Open an attachment or download a file that is malicious and designed to gain access or attack your computer or device.
Example: Agent Tesla keylogger malware
Another is a campaign offering thermometers and face masks to fight the epidemic with the images of these products actually containing a loader for Agent Tesla.
There is another campaign that includes an Excel attachment or link to landing page that once clicked redirects to download an Excel document called ‘EMR Letter.xls’. Both the attachment and the link execute an embedded dynamic-link library to install Get2 loader malware.
In other campaigns, emails included an Excel attachment (e.g. ‘8651 8-14-18.xls’)or containedURLs linking to a landing page that –if clicked -redirects to download an Excel document such as ‘EMR Letter.xls.’In both cases, the Excel file contains macros that, if enabled, execute an embedded dynamic-link library(DLL)to install the Get2 loader malware. Get2 loader has been observed loading the GraceWire Trojan.
Trojan.Trickbot – banking trojan targeting banking and bitcoins
Targeted Italians with information updates about Covid-19 which included an infected macro that thus infecting computer hardware and potentially taking control of your computer.
Once download, the scammers have access to download further malicious files.
Malwarebytes will scan your computer for infections and delete them and so is highly recommended. Find out more from Malwarebytes
Exploration of Zoom and other web meeting software
Scammers are even exploiting the very means we use to communicate with each other online. Zoom is a popular chat room software, as is Skype and Microsoft Teams. Hackers can also hack into these platforms that have been set up without passwords.

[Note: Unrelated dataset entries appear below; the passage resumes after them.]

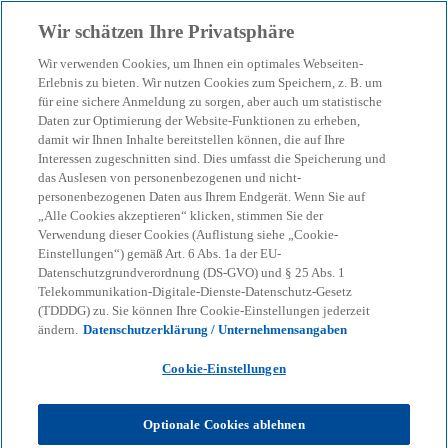
Zurück zur Inhaltsseite
Wir schätzen Ihre Privatsphäre
menu
search
Wir verwenden Cookies, um Ihnen ein optimales Webseiten-
Erlebnis zu bieten. Wir nutzen Cookies zum Speichern, z. B. um
Digital Money - Die
für eine sichere Anmeldung zu sorgen, aber auch um statistische
Daten zur Optimierung der Website-Funktionen zu erheben,
damit wir Ihnen Inhalte bereitstellen können, die auf Ihre
Zukunft des Geldes
Interessen zugeschnitten sind. Dies umfasst die Speicherung und
das Auslesen von personenbezogenen und nicht-
personenbezogenen Daten aus Ihrem Endgerät. Wenn Sie auf
Der digitale Euro, Stablecoins, Geschäftsbanktoken
„Alle Cookies akzeptieren“ klicken, stimmen Sie der
und Wholesale Settlements auf der Blockchain
Verwendung dieser Cookies (Auflistung siehe „Cookie-
Einstellungen“) gemäß Art. 6 Abs. 1a der EU-
schaffen neue Möglichkeiten in der Finanzindustrie.
Datenschutzgrundverordnung (DS-GVO) und § 25 Abs. 1
Telekommunikation-Digitale-Dienste-Datenschutz-Gesetz
(TDDDG) zu. Sie können Ihre Cookie-Einstellungen jederzeit
KPMG
Themen
Daten & Technologie
ändern.
Datenschutzerklärung / Unternehmensangaben
Digital Money - Die Zukunft des Geldes
Cookie-Einstellungen
Die Digitalisierung hat die nächste Evolutionsstufe
des Geldes eingeläutet. Neben den bekannten
Optionale Cookies ablehnen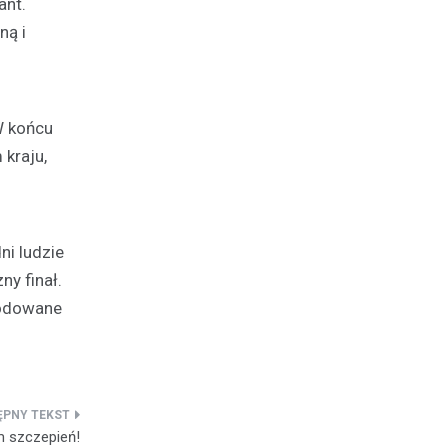
ant.
ną i
W końcu
kraju,
ni ludzie
ny finał.
kodowane
 szczepień!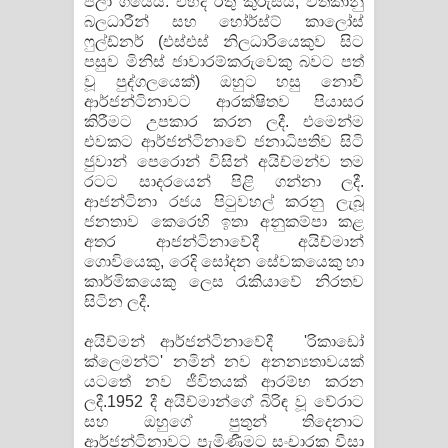
පලා ගියේය. එහිදී රතු කුරුසය, වතිකානු
බලධාරීන් සහ හෝර්ස්ට් කාලෝස්
ෆුල්ඩ්නර් (එස්එස් නිලධාරියෙකුව සිට
පසුව මිනිස් ජාවාරම්කරුවෙකු බවට පත්
වූ පුද්ගලයෙක්) ඔහුට හසු නොවී
ආර්ජන්ටිනාවට ආරක්ෂිතව පියාසර
කිරීමට උපකාර කරන ලදී. එමෙන්ම
එවකට ආර්ජන්ටිනාවේ ජනාධිපතිව සිටි
ජුවාන් පෙරොන් විසින් අයිච්මන්ව තම
රටට සාදරයෙන් පිළි ගන්නා ලදී.
ආජන්ටිනා රජය පිටුවහල් කරනු ලැබූ
ජනතාව කෙරෙහි ඉතා අනුකම්පා කළ
අතර ආජන්ටිනාවේදී අයිච්මාන්
ගොවියෙකු, රෙදි සෝදන සේවකයෙකු හා
කාර්මිකයෙකු ලෙස රැකියාවේ නිරතව
සිටින ලදී.
අයිච්මන් ආර්ජන්ටිනාවේදී 'රිකාඩෝ
ක්ලෙමන්ට්' නමින් නව අනන්‍යතාවයක්
යටතේ නව ජීවිතයක් ආරම්භ කරන
ලදී.1952 දී අයිච්මාන්ගේ බිරිඳ වූ වේරාට
සහ ඔහුගේ පුතුන් තිදෙනාට
ආර්ජන්ටිනාවට පැමිණීමට සංචාරක වීසා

Switching bank account online
As branches close, a good scam is to get you to transfer your bank account, this gives the scammers your bank details and access to your money.
Bogus job offers
It may sound a strange one, but scammers can gain your personal details by offering your a bogus job. You have to complete an online form an provide your details for a job that does not exist. Be careful.
Online shopping fraud
Lots of online shops have popped up promoting PPE equipment that never gets delivered.

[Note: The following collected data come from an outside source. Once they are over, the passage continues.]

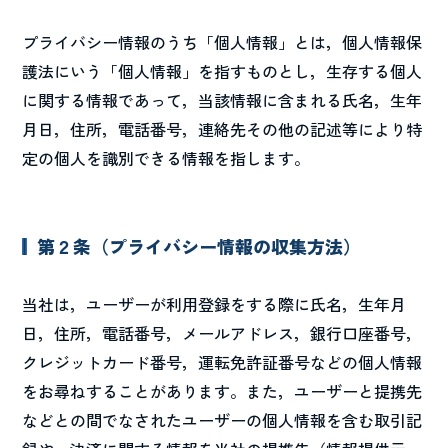
プライバシー情報のうち「個人情報」とは，個人情報保
護法にいう「個人情報」を指すものとし，生存する個人
に関する情報であって，当該情報に含まれる氏名，生年
月日，住所，電話番号，連絡先その他の記述等により特
定の個人を識別できる情報を指します。
第２条（プライバシー情報の収集方法）
当社は，ユーザーが利用登録をする際に氏名，生年月
日，住所，電話番号，メールアドレス，銀行口座番号，
クレジットカード番号，運転免許証番号などの個人情報
をお尋ねすることがあります。また，ユーザーと提携先
などとの間でなされたユーザーの個人情報を含む取引記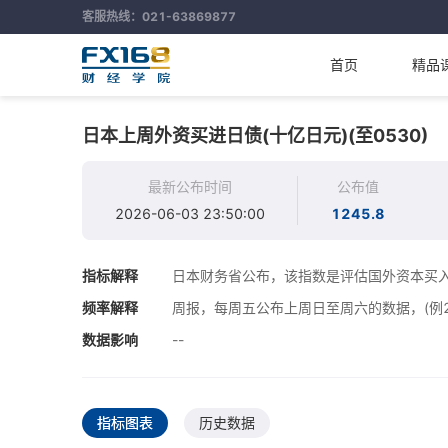
客服热线：021-63869877
首页
精品
日本上周外资买进日债(十亿日元)(至0530)
最新公布时间
公布值
2026-06-03 23:50:00
1245.8
指标解释
日本财务省公布，该指数是评估国外资本买
频率解释
周报，每周五公布上周日至周六的数据，(例20
数据影响
--
指标图表
历史数据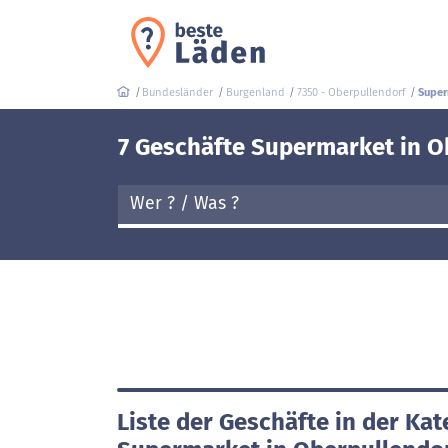
Bundesländer
Burgenland
7350 - Oberpullendorf
Super
7 Geschäfte Supermarket in O
Liste der Geschäfte in der Kat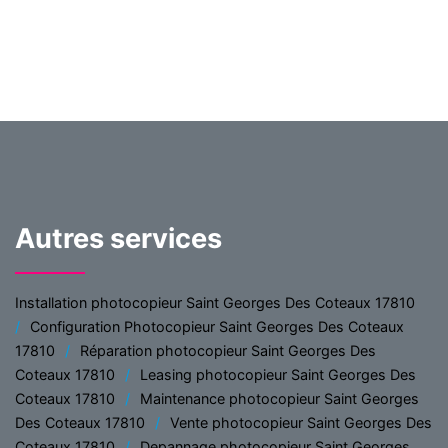
Autres services
Installation photocopieur Saint Georges Des Coteaux 17810
Configuration Photocopieur Saint Georges Des Coteaux
17810
Réparation photocopieur Saint Georges Des
Coteaux 17810
Leasing photocopieur Saint Georges Des
Coteaux 17810
Maintenance photocopieur Saint Georges
Des Coteaux 17810
Vente photocopieur Saint Georges Des
Coteaux 17810
Depannage photocopieur Saint Georges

Take your time. A lot of scammers use the sense of urgency to making you do something in haste. Take a step back, walk away if need be, then review the communication you have received. If in doubt, always contact the source i.e. the bank or the Government to check.
In March the national centre for fraud and cyber crime reported a loss of £970,000 so just be cyber crime aware and contact the police if you feel you are being or have been scammed.
We recommend Norton 360 and Malwarebytes to check for viruses and do your own research or ask someone if you are unsure, do not do anything without checking first.